◆ What to do:
Reproduce the rows below, from the line containing "What is the difference between the Price" through the end of the rows, character for character, leaving out the pictures.

◆ Data section:
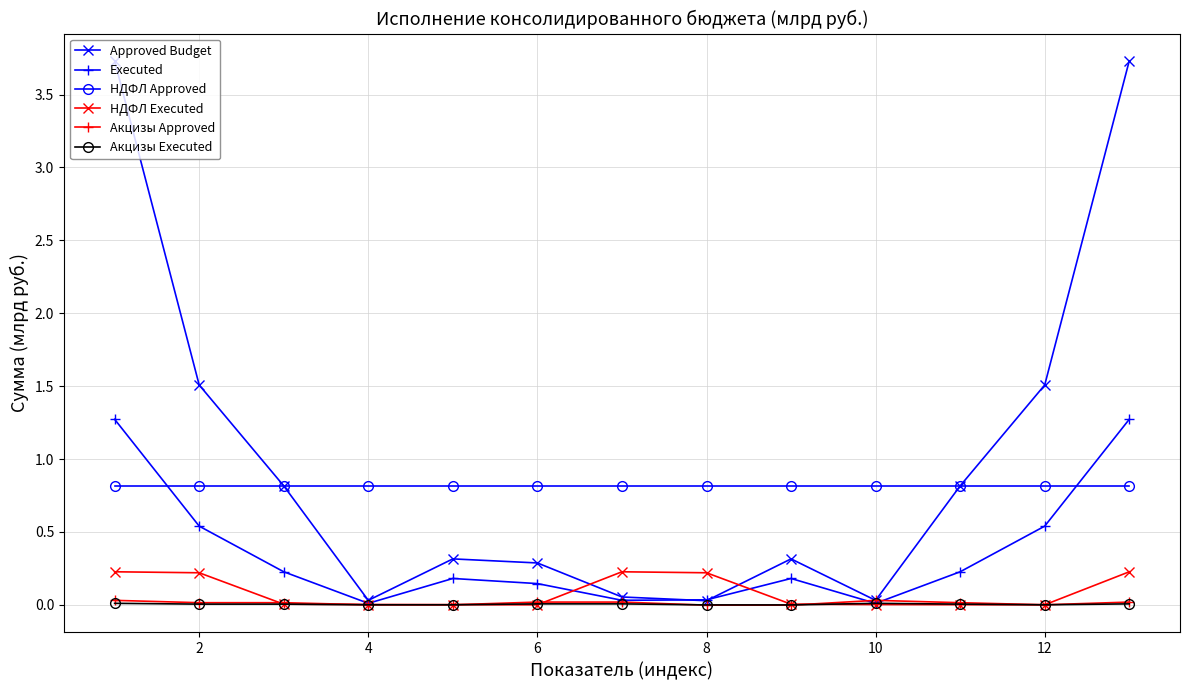

How many interior local valleys does the Approved Budget series have?

3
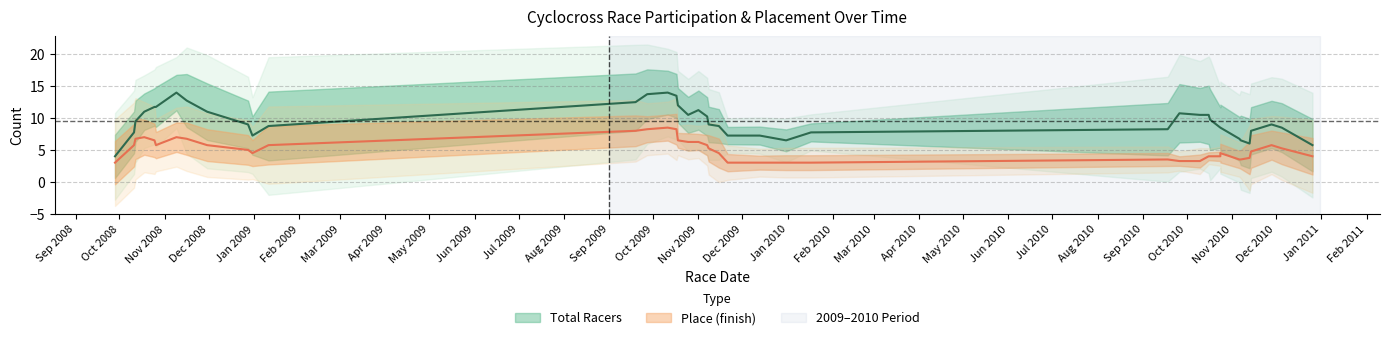

In total_racers, how many points are lower than both neighbors (excluding endpoints)?

12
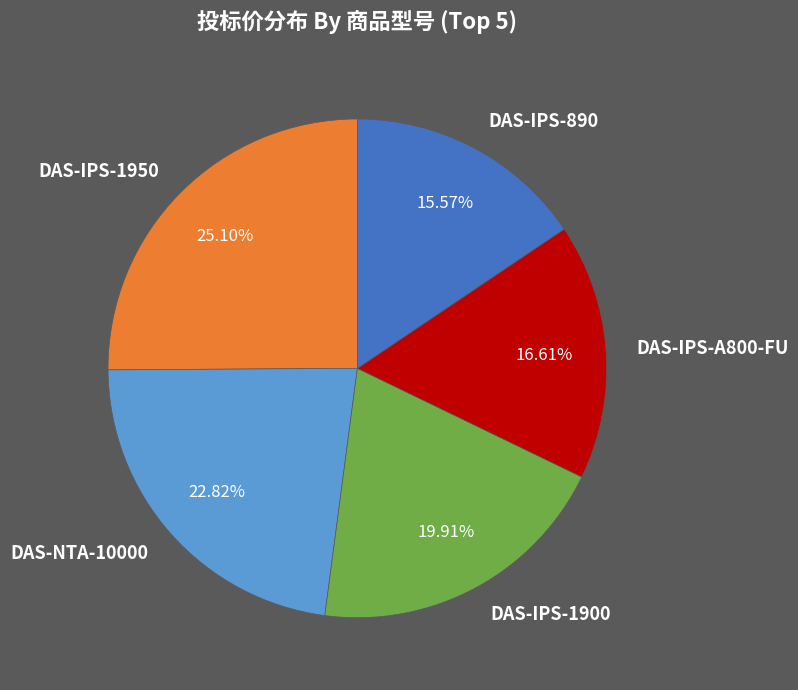

Is the sum of DAS-IPS-1950 and DAS-IPS-1900 greater than half?

No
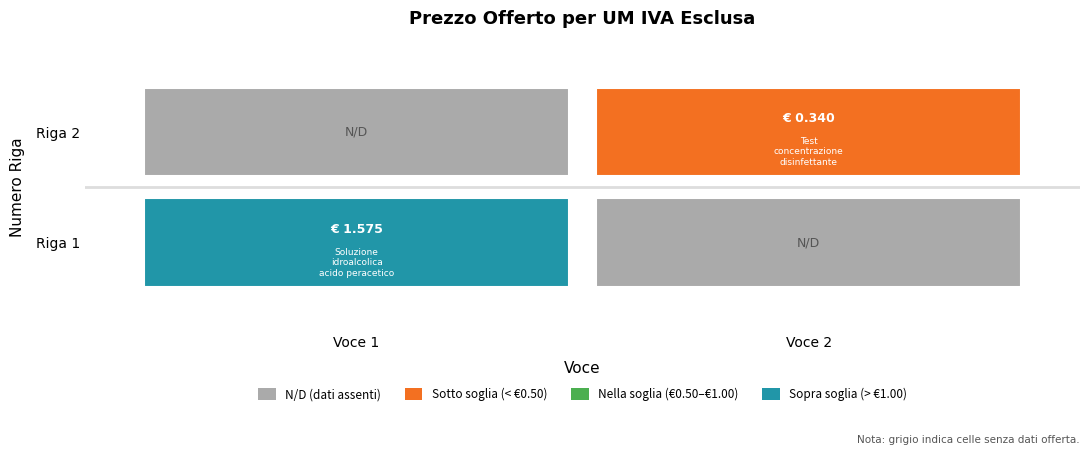

What is the minimum value shown in the chart?

0.3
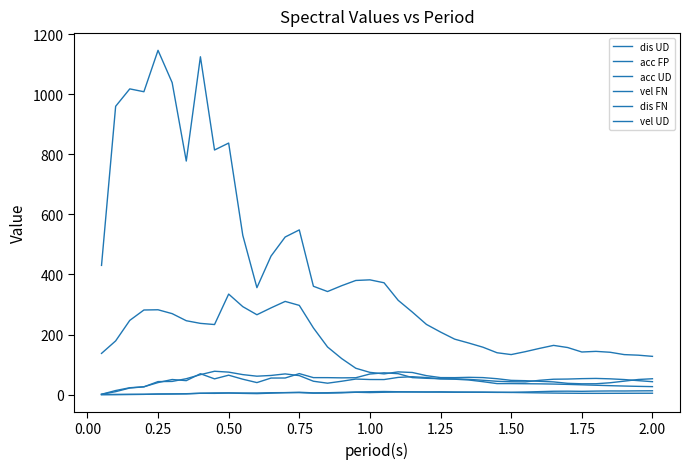

How many lines are shown in the chart?

6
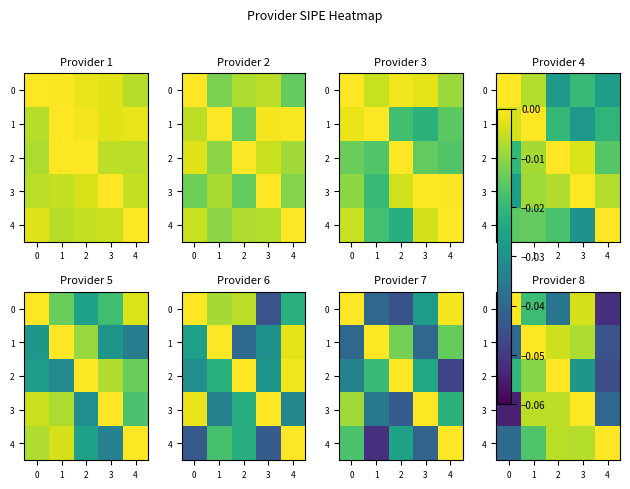

What is the difference between the maximum and minimum values in the 3 series?

1.0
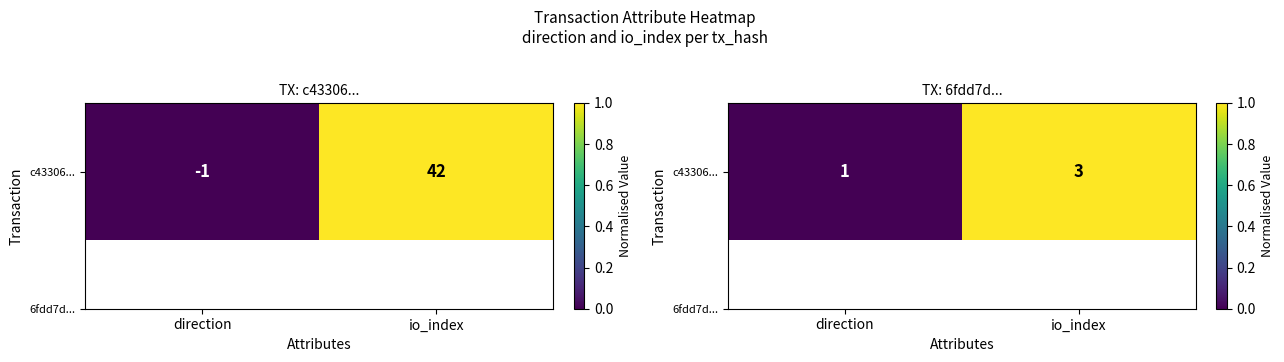

True or false: the data shows 0 at io_index.

False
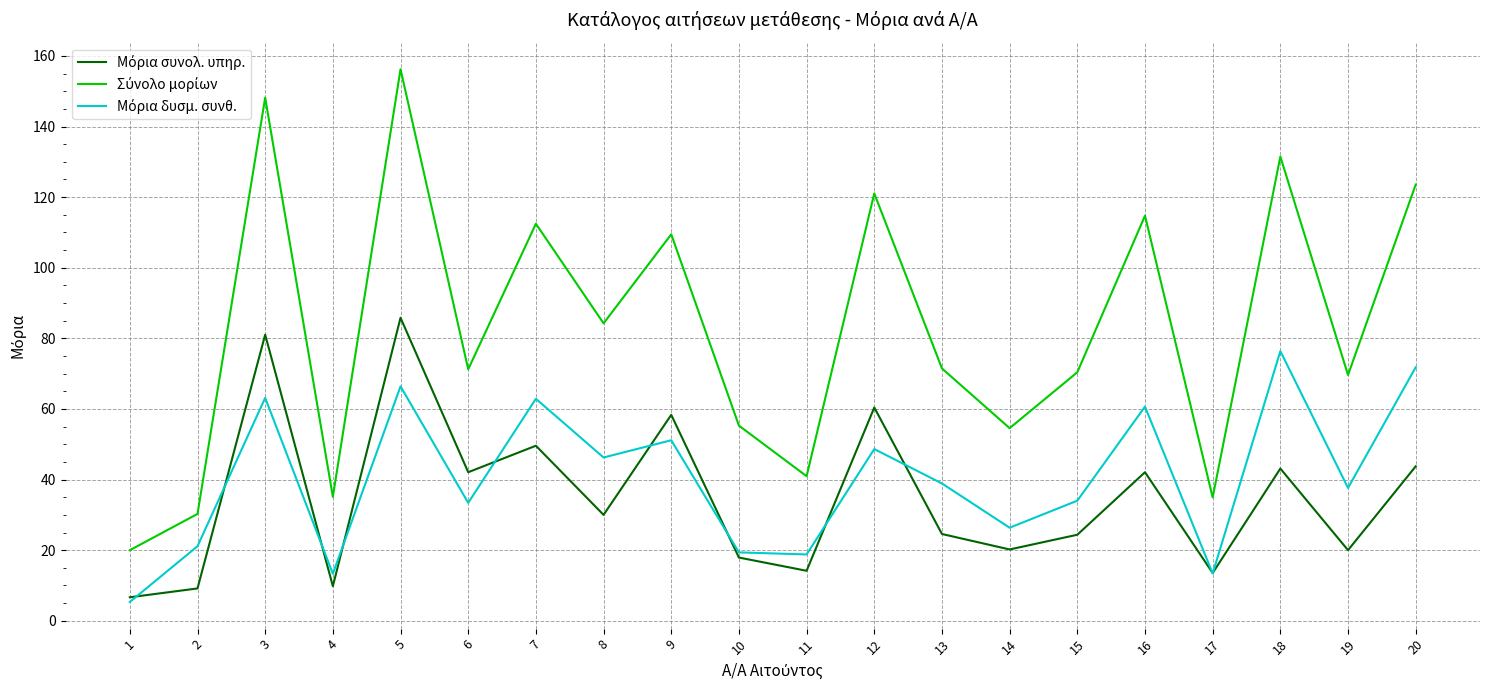

What is the total value across all series at 20?

239.1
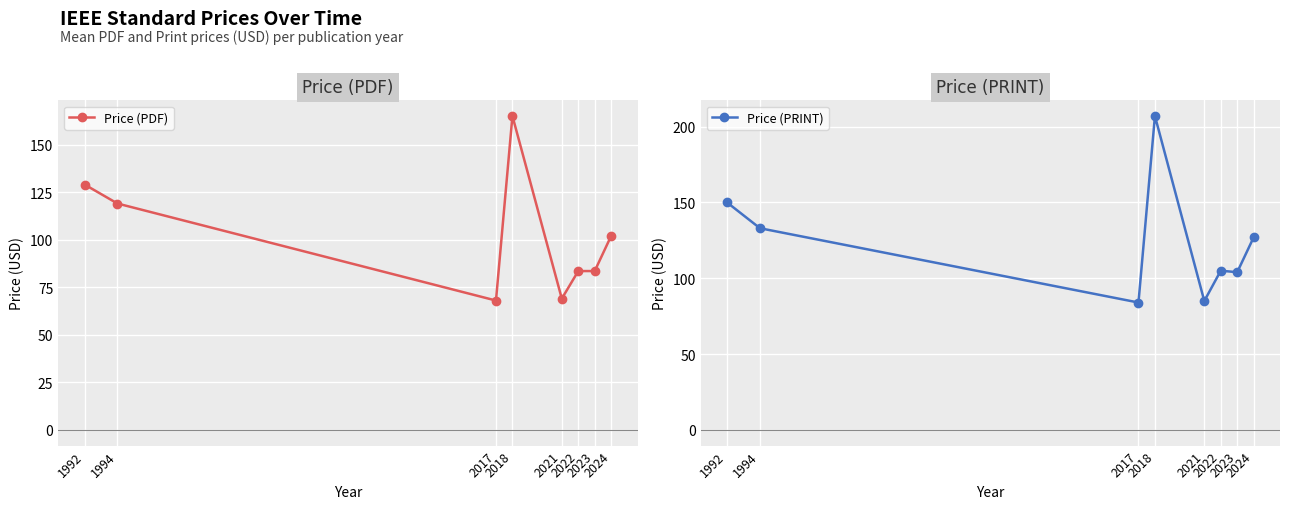

What is the difference between the Price (PDF) values at 1992 and 2024?

27.0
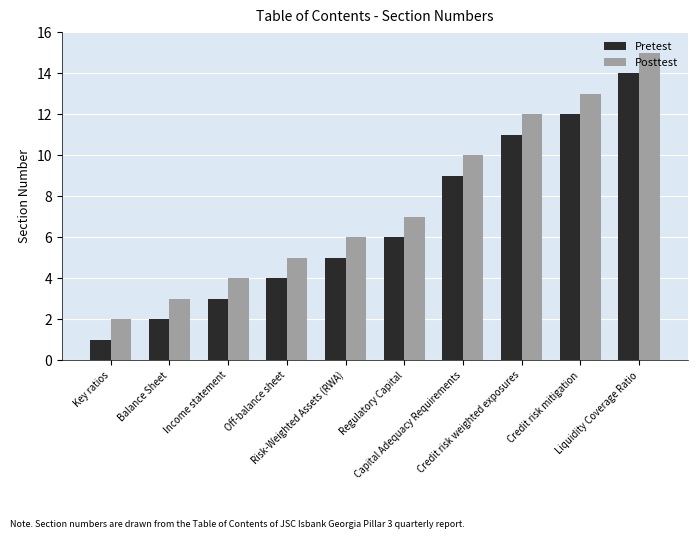

List the series in order of their peak value, highest first.

Posttest, Pretest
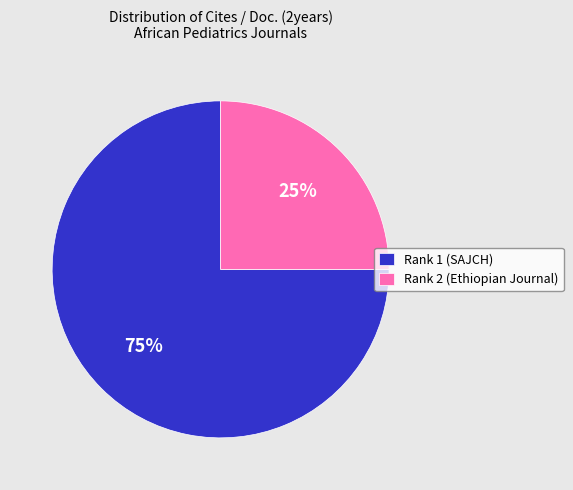

Is the sum of Rank 1 (SAJCH) and Rank 2 (Ethiopian Journal) greater than half?

Yes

◆ Output of the exercise:
What is the difference between the Price (PDF) values at 1992 and 2024?

27.0

List the series in order of their peak value, highest first.

Posttest, Pretest

Is the sum of Rank 1 (SAJCH) and Rank 2 (Ethiopian Journal) greater than half?

Yes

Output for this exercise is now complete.